Musing About Our Soul
This passage personally resonates with me. In my working years as owner of a company, I knew day to day the discipline of assigning a value, in terms of what someone else would be willing to pay. Exchange value: dollars for service, the quid pro quo. Is this a fair assessment of what we’ve become as Americans? I mean a reflex, an instinct of the American soul – is to estimate how much a “customer” will exchange for everything.
The quoted passage calls forth three dilemmas that persist to haunt me. 1) We are lost in a bewildering flood of commercialism, without a clue about who we are as a people. 2) What happens when we monetize everything, things that are so important as to be beyond price? I mean scholarship, art, statecraft, etc. 3) Without mindful attention to my own value, within my destiny, am I also financialized, worth no more than my production potential? And you?
…the culture of a society
of which commerce is the soul,
just as personal rivalry
was the soul of culture
among the ancient Greeks,
and war, conquest, and law
among the ancient Romans.
The tradesman
is able to value everything
without producing it, and to value it
according to the requirements of the consumer
rather than his own personal needs.
“How many and what class
of people will consume this?” is his question of questions.
Hence, he instinctively and incessantly employs
this mode of valuation
and applies it to everything,
including the productions of art
and science,
and of thinkers,
scholars,
artists,
statesmen,
nations,
political parties,
and even entire ages:
with respect to everything
produced or created
he inquires into the supply and demand
in order to estimate for himself the value of a thing.
This, when once it has been made
the principle of an entire culture,
worked out to its most minute and subtle details,
and imposed upon every kind of will and knowledge,
this is what you men of the coming
century will be proud of,
—if the prophets
of the commercial classes are right
in putting that century into your possession!
The Dawn Of Day by Friedrich Nietzsche, trans. by J. M. Kennedy, aphorism 175
P.S. Have we not become a society of gamblers? Everyone is his/her own oddsmaker, each shaping him/herself into a brand others are likely to find desirable?

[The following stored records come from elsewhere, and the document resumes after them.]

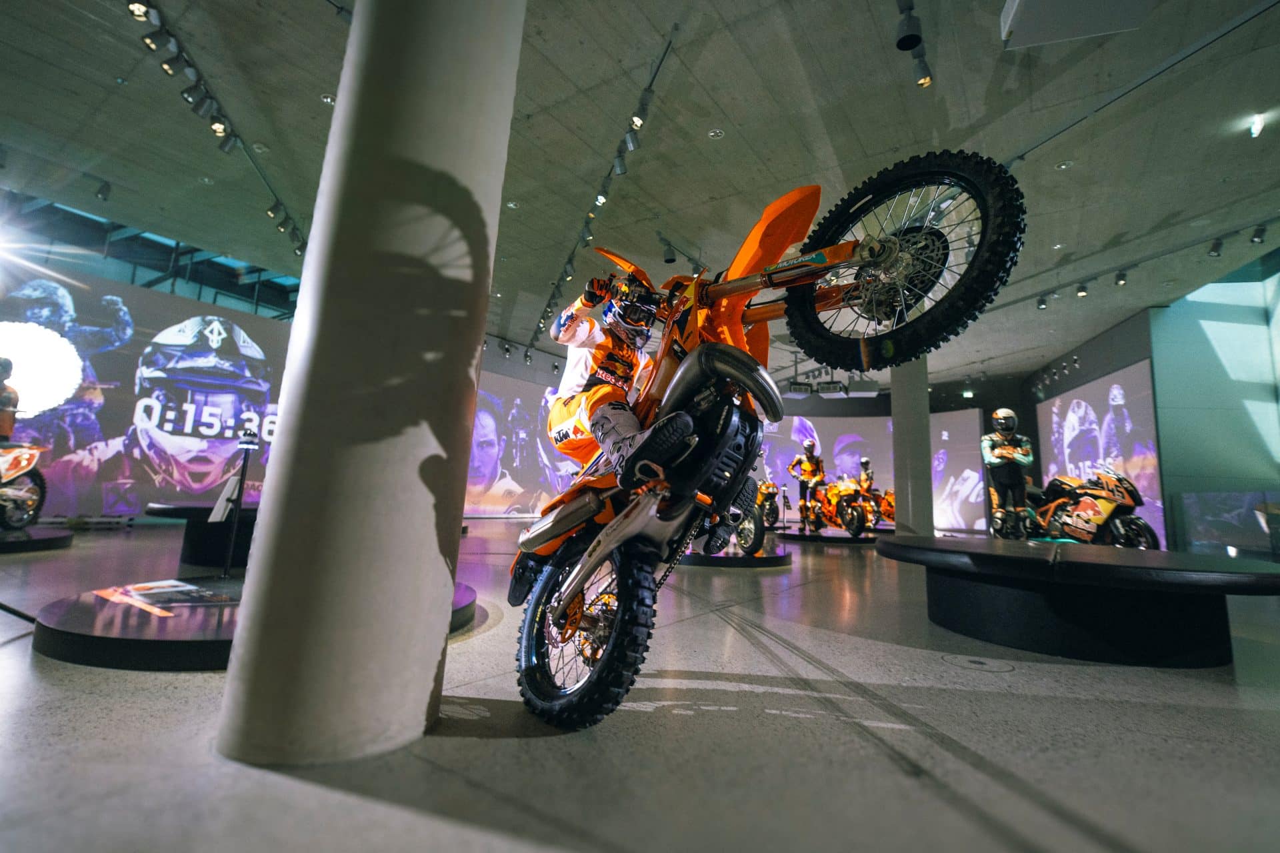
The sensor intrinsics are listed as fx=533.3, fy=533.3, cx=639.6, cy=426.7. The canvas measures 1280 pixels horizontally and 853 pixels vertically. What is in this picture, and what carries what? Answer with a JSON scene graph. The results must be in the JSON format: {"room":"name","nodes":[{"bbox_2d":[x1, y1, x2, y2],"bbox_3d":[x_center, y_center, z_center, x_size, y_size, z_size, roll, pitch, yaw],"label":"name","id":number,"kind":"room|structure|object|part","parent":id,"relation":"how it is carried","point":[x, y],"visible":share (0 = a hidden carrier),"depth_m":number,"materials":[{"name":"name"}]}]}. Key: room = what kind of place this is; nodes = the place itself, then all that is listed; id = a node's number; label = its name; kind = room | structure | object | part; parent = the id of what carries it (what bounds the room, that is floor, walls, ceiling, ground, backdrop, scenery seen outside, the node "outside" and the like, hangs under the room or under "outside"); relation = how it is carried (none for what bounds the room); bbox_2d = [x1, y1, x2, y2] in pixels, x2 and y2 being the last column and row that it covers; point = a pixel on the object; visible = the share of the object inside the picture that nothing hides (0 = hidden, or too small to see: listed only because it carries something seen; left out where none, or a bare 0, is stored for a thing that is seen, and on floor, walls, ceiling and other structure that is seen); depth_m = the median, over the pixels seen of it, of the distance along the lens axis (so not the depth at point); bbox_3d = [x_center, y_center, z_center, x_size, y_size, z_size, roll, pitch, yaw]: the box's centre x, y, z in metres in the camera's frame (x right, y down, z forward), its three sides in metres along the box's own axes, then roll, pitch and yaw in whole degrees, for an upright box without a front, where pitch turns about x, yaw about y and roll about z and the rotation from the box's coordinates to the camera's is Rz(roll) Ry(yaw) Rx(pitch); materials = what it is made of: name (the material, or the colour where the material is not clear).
{"room":"museum","nodes":[
{"label":"museum","id":0,"kind":"room"},
{"bbox_2d":[0,265,300,518],"bbox_3d":[-6.802,-0.374,7.369,0.171,3.264,5.148,-5,-12,39],"label":"projection screen","id":1,"kind":"object","parent":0,"point":[63,469],"visible":0.82,"depth_m":7.18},
{"bbox_2d":[0,0,1279,385],"bbox_3d":[0.944,-2.464,6.877,14.500,0.169,17.333,-3,-11,33],"label":"ceiling","id":2,"kind":"structure","parent":0,"point":[735,118],"depth_m":5.04,"materials":[{"name":"grey concrete"}]},
{"bbox_2d":[94,178,111,200],"bbox_3d":[-6.349,-2.801,6.318,0.127,0.245,0.133,-3,-11,33],"label":"spotlight","id":3,"kind":"object","parent":2,"relation":"attached to","point":[101,193],"visible":0.99,"depth_m":6.29,"materials":[{"name":"black"}]},
{"bbox_2d":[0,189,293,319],"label":"skylight","id":4,"kind":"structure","parent":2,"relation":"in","point":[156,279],"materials":[{"name":"teal glass"}]},
{"bbox_2d":[124,0,303,254],"bbox_3d":[-3.859,-2.717,4.862,1.699,0.525,1.291,-3,-11,33],"label":"track light","id":5,"kind":"object","parent":2,"relation":"attached to","point":[211,98],"visible":0.85,"depth_m":4.59,"materials":[{"name":"black metal"}]},
{"bbox_2d":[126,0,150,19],"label":"spotlight","id":6,"kind":"object","parent":5,"relation":"attached to","point":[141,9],"visible":0.96,"depth_m":3.71,"materials":[{"name":"white"}]},
{"bbox_2d":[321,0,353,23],"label":"spotlight","id":7,"kind":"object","parent":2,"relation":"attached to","point":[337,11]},
{"bbox_2d":[530,28,672,350],"bbox_3d":[-0.578,-2.338,6.438,0.265,0.674,5.246,5,-10,-15],"label":"track light","id":8,"kind":"object","parent":2,"relation":"attached to","point":[569,259],"visible":0.96,"depth_m":5.51,"materials":[{"name":"black metal"}]},
{"bbox_2d":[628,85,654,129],"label":"spotlight","id":9,"kind":"object","parent":8,"relation":"attached to","point":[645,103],"visible":0.97,"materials":[{"name":"black metal"}]},
{"bbox_2d":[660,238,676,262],"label":"spotlight","id":10,"kind":"object","parent":2,"relation":"attached to","point":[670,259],"visible":0.99,"depth_m":7.13,"materials":[{"name":"black metal"}]},
{"bbox_2d":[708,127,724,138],"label":"sprinkler","id":11,"kind":"object","parent":2,"relation":"in","point":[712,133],"visible":0.97,"depth_m":5.38,"materials":[{"name":"white"}]},
{"bbox_2d":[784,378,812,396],"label":"projector","id":12,"kind":"object","parent":2,"relation":"hanging from","point":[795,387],"visible":0.92,"depth_m":11.61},
{"bbox_2d":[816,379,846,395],"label":"projector","id":13,"kind":"object","parent":2,"relation":"hanging from","point":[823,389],"visible":0.93,"depth_m":10.95,"materials":[{"name":"black"}]},
{"bbox_2d":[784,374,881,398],"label":"projectors","id":14,"kind":"object","parent":2,"relation":"hanging from","point":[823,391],"visible":0.84,"depth_m":11.32,"materials":[{"name":"black"}]},
{"bbox_2d":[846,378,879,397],"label":"projector","id":15,"kind":"object","parent":2,"relation":"hanging from","point":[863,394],"visible":0.89,"depth_m":11.29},
{"bbox_2d":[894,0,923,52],"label":"spotlight","id":16,"kind":"object","parent":2,"relation":"attached to","point":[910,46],"visible":0.98,"depth_m":3.37,"materials":[{"name":"black metal"}]},
{"bbox_2d":[894,0,933,86],"bbox_3d":[1.739,-2.662,3.444,0.167,0.381,1.054,-3,-11,33],"label":"track light","id":17,"kind":"object","parent":2,"relation":"attached to","point":[913,38],"visible":0.98,"depth_m":3.55,"materials":[{"name":"black metal"}]},
{"bbox_2d":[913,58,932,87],"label":"spotlight","id":18,"kind":"object","parent":2,"relation":"attached to","point":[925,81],"visible":0.88,"depth_m":3.88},
{"bbox_2d":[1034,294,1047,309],"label":"spotlight","id":19,"kind":"object","parent":2,"relation":"attached to","point":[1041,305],"visible":0.97,"depth_m":8.19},
{"bbox_2d":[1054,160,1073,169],"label":"ceiling light","id":20,"kind":"object","parent":2,"relation":"in","point":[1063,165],"visible":0.97,"depth_m":5.42,"materials":[{"name":"white"}]},
{"bbox_2d":[1000,0,1155,48],"bbox_3d":[2.570,-2.656,2.964,0.775,0.599,0.740,-3,-11,33],"label":"ceiling panel","id":21,"kind":"object","parent":2,"relation":"hanging from","point":[1043,38],"visible":0.98,"depth_m":3.12,"materials":[{"name":"white"}]},
{"bbox_2d":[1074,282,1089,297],"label":"spotlight","id":22,"kind":"object","parent":2,"relation":"attached to","point":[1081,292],"visible":0.97,"depth_m":7.48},
{"bbox_2d":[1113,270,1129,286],"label":"spotlight","id":23,"kind":"object","parent":2,"relation":"attached to","point":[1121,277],"visible":0.96,"depth_m":7.26,"materials":[{"name":"black"}]},
{"bbox_2d":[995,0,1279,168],"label":"track rail","id":24,"kind":"object","parent":2,"relation":"attached to","point":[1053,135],"visible":0.91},
{"bbox_2d":[1026,216,1279,309],"bbox_3d":[6.905,-2.201,7.074,1.948,0.400,2.197,-3,-11,33],"label":"track light","id":25,"kind":"object","parent":2,"relation":"attached to","point":[1263,230],"visible":0.98,"depth_m":7.18,"materials":[{"name":"black metal"}]},
{"bbox_2d":[1206,236,1223,257],"bbox_3d":[6.766,-2.120,6.277,0.134,0.218,0.134,-3,-11,33],"label":"spotlight","id":26,"kind":"object","parent":2,"relation":"attached to","point":[1218,242],"visible":0.97,"depth_m":6.26,"materials":[{"name":"black"}]},
{"bbox_2d":[1248,112,1265,136],"bbox_3d":[5.339,-2.599,4.615,0.106,0.148,0.127,-3,-11,33],"label":"ceiling light","id":27,"kind":"object","parent":2,"relation":"attached to","point":[1259,125],"visible":0.98,"depth_m":4.60,"materials":[{"name":"white"}]},
{"bbox_2d":[1249,222,1267,242],"bbox_3d":[6.787,-2.134,5.846,0.127,0.210,0.127,-3,-11,33],"label":"spotlight","id":28,"kind":"object","parent":2,"relation":"attached to","point":[1259,237],"visible":0.97,"depth_m":5.84,"materials":[{"name":"black"}]},
{"bbox_2d":[0,512,1279,852],"bbox_3d":[0.905,1.534,5.220,12.510,0.132,15.073,-3,-11,33],"label":"floor","id":29,"kind":"structure","parent":0,"point":[485,747],"depth_m":1.40,"materials":[{"name":"grey concrete"}]},
{"bbox_2d":[0,526,73,553],"bbox_3d":[-5.681,0.927,4.410,1.414,0.136,1.385,-3,-11,33],"label":"display platform","id":30,"kind":"object","parent":29,"relation":"on","point":[13,546],"visible":0.96,"depth_m":4.46,"materials":[{"name":"black"}]},
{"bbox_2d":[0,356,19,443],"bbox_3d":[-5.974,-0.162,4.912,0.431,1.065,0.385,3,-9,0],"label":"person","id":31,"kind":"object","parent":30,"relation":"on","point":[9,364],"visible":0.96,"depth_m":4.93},
{"bbox_2d":[0,442,48,530],"bbox_3d":[-5.847,0.440,4.655,0.812,0.946,1.245,4,-9,-4],"label":"motorcycle","id":32,"kind":"object","parent":30,"relation":"on","point":[33,496],"visible":1,"depth_m":4.88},
{"bbox_2d":[143,501,254,570],"bbox_3d":[-3.240,0.938,4.656,1.482,0.442,1.477,-3,-11,33],"label":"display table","id":33,"kind":"object","parent":29,"relation":"on","point":[181,509],"visible":0.62,"depth_m":4.08,"materials":[{"name":"black"}]},
{"bbox_2d":[28,576,482,668],"bbox_3d":[-1.607,0.864,2.588,1.623,0.121,1.673,-3,-11,33],"label":"display platform","id":34,"kind":"object","parent":29,"relation":"on","point":[196,613],"visible":0.58,"depth_m":1.84,"materials":[{"name":"black"}]},
{"bbox_2d":[94,580,238,614],"bbox_3d":[-1.975,0.715,2.245,0.645,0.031,0.366,-3,-11,33],"label":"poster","id":35,"kind":"object","parent":34,"relation":"on","point":[154,588],"visible":0.97,"depth_m":2.22,"materials":[{"name":"paper"}]},
{"bbox_2d":[214,422,259,578],"bbox_3d":[-2.516,0.459,3.337,0.273,0.974,0.253,-3,-11,33],"label":"stand","id":36,"kind":"object","parent":34,"relation":"on","point":[227,571],"visible":0.99,"depth_m":3.33,"materials":[{"name":"black metal"}]},
{"bbox_2d":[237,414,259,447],"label":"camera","id":37,"kind":"object","parent":36,"relation":"on","point":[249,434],"visible":0.96,"depth_m":3.62,"materials":[{"name":"black"}]},
{"bbox_2d":[218,0,524,766],"bbox_3d":[-0.703,-0.799,1.692,0.634,3.348,0.624,-3,-11,33],"label":"column","id":38,"kind":"structure","parent":29,"relation":"on","point":[442,58],"depth_m":1.32,"materials":[{"name":"concrete"}]},
{"bbox_2d":[672,543,792,568],"bbox_3d":[0.864,1.423,6.004,1.565,0.152,1.577,-3,-11,33],"label":"display platform","id":39,"kind":"object","parent":29,"relation":"on","point":[710,561],"visible":0.69,"depth_m":5.34,"materials":[{"name":"black"}]},
{"bbox_2d":[731,482,777,556],"bbox_3d":[1.150,1.014,6.150,0.485,0.855,0.856,7,-10,-24],"label":"motorcycle","id":40,"kind":"object","parent":39,"relation":"on","point":[750,536],"visible":0.46,"depth_m":5.89,"materials":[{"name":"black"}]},
{"bbox_2d":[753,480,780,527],"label":"motorcycle","id":41,"kind":"object","parent":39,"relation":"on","point":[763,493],"visible":0.51,"depth_m":10.29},
{"bbox_2d":[502,156,1022,736],"bbox_3d":[0.198,-0.043,1.682,0.814,1.649,1.513,10,-11,-35],"label":"motorcycle","id":42,"kind":"object","parent":29,"relation":"on","point":[595,548],"visible":0.89,"depth_m":1.39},
{"bbox_3d":[-0.184,0.583,1.596,0.213,0.510,0.453,10,-11,-35],"label":"wheel","id":43,"kind":"part","parent":42,"relation":"part of","materials":[{"name":"black rubber"}]},
{"bbox_2d":[545,266,746,554],"bbox_3d":[0.007,-0.135,1.845,0.624,1.032,0.734,11,-13,-44],"label":"rider","id":44,"kind":"object","parent":42,"relation":"on","point":[565,414],"visible":0.62,"depth_m":1.70},
{"bbox_3d":[0.732,-0.500,1.689,0.321,0.615,0.567,10,-11,-35],"label":"wheel","id":45,"kind":"part","parent":42,"relation":"part of","materials":[{"name":"black rubber"}]},
{"bbox_2d":[777,525,884,544],"bbox_3d":[3.493,2.012,9.778,1.823,0.177,1.909,-3,-11,33],"label":"display platform","id":46,"kind":"object","parent":29,"relation":"on","point":[793,536],"visible":0.77,"depth_m":9.05,"materials":[{"name":"black"}]},
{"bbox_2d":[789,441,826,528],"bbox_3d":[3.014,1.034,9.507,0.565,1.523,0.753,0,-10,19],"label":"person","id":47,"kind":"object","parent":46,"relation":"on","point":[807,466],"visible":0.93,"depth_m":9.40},
{"bbox_2d":[808,474,876,536],"bbox_3d":[3.726,1.446,10.044,0.704,1.045,1.722,6,-10,-17],"label":"motorcycle","id":48,"kind":"object","parent":46,"relation":"on","point":[853,516],"visible":0.87,"depth_m":9.75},
{"bbox_2d":[873,486,895,524],"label":"motorcycle","id":49,"kind":"object","parent":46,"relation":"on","point":[885,513],"visible":0.38,"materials":[{"name":"orange"}]},
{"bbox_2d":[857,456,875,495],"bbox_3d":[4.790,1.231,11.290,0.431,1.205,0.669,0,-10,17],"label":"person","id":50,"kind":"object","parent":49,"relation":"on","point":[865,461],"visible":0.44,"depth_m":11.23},
{"bbox_2d":[891,355,933,534],"bbox_3d":[4.399,-0.035,8.700,0.630,3.855,0.633,-3,-11,33],"label":"column","id":51,"kind":"structure","parent":29,"relation":"on","point":[925,397],"depth_m":8.40,"materials":[{"name":"grey concrete"}]},
{"bbox_2d":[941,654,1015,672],"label":"floor cover","id":52,"kind":"object","parent":29,"relation":"in","point":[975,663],"visible":0.95,"depth_m":2.19,"materials":[{"name":"metal"}]},
{"bbox_2d":[879,536,1279,666],"bbox_3d":[2.405,0.961,3.149,1.885,0.428,2.012,-3,-11,33],"label":"display platform","id":53,"kind":"object","parent":29,"relation":"on","point":[1239,575],"visible":0.99,"depth_m":2.44,"materials":[{"name":"black"}]},
{"bbox_2d":[980,408,1033,540],"bbox_3d":[3.724,0.459,5.383,0.455,1.340,0.711,-1,-10,21],"label":"rider","id":54,"kind":"object","parent":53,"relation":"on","point":[1003,451],"visible":0.98,"depth_m":5.25},
{"bbox_2d":[1027,469,1157,548],"bbox_3d":[5.287,1.028,6.380,0.808,0.988,1.700,4,-9,-4],"label":"motorcycle","id":55,"kind":"object","parent":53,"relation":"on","point":[1148,531],"visible":0.84,"depth_m":6.07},
{"bbox_2d":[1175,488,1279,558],"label":"display case","id":56,"kind":"object","parent":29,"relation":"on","point":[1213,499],"visible":0.94,"depth_m":7.30,"materials":[{"name":"clear glass"}]},
{"bbox_2d":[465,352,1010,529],"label":"back wall","id":57,"kind":"structure","parent":0,"point":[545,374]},
{"bbox_2d":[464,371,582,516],"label":"projection screen","id":58,"kind":"object","parent":57,"relation":"attached to","point":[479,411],"visible":0.57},
{"bbox_2d":[751,408,985,532],"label":"projection screen","id":59,"kind":"object","parent":57,"relation":"attached to","point":[847,439],"visible":0.59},
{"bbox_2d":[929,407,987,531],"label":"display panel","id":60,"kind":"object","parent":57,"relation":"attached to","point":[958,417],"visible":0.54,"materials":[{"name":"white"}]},
{"bbox_2d":[1151,253,1279,556],"bbox_3d":[9.125,-0.296,7.768,2.478,4.981,0.290,-3,-11,33],"label":"right wall","id":61,"kind":"structure","parent":0,"point":[1173,436],"depth_m":7.99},
{"bbox_2d":[1033,360,1164,546],"bbox_3d":[8.625,0.687,10.252,0.083,3.085,3.651,1,-10,14],"label":"wall screen","id":62,"kind":"object","parent":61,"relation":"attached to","point":[1151,483],"visible":0.7,"depth_m":9.68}
]}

4 thoughts on “Musing About Our Soul”
Interesting post. In some regards it makes me think about the Burns documentary we watched last night about Leonardo DeVinci. One of his main attributes was the ability to observe both nature and his fellow beings in minute detail. He was indeed a tradesman, but also an artist and inventor as we all know: the quintessential renaissance man. He based his observations on the facts that swarmed around him, translating those concepts into mathematically astute machines.
Imagine a world where facts would be tantamount to truth, unfettered by emotional baggage and accepted regardless of human greed or a desire for the illusion of power. I use the word “illusion” because that’s all it is in the long run. We all eventually die and the evil left in the wake of a power hungry madman means nothing. Just ignorance and stupidity on the part of the short-sighted individual.
As the song says, “When will we ever learn.”
Are facts tantamount to truth? Is a fact, a stand alone construct? Of course facts are not that at all. A fact is an agreed upon state of affairs between persons who share in common an idea of the future, for which the fact is relevant… Certainly we all die. Are not goodness and good will also left behind, a residue that continues to sustain the next generation? We are emotional beings, because we inhabit a body. Relationships are hazardous, fraught with risk as I cannot control the other, nor can I be certain that I understand another’s heart and mind. Still the way forward is to wager on relationships.
Facts are like pieces of a jigsaw puzzle. One can put the pieces (a. k. a. facts) together to form an image of reality. Combining misinformation and ignorance would be like taking a bunch of jigsaw puzzles, jumbling them into one large mess, and then attempting to make sense out of nonsense. But without the foundation of those initial facts, there will never be a finished puzzle.
Your story showing the function of facts holds as long as the players are concentrating upon what they have agreed is the same puzzle.
However such is not inevitably, necessarily the case. Imagine a culture that values social stability that is rooted in a shared myth, that finds the serial disruption of new discoveries coming at rapid fire, most certainly would find the empirical facts, valued and pursued by a technological, secular society inimical and adverse to it’s world. Perhaps this is an inadequate counter example to say that what qualifies as a “fact” depends upon the intention of the individuals that constitute a conversation.
Thus – the dis-junction, obtuseness, of the two Americas failing to dialog, in what was likely the last presidential election of our republic.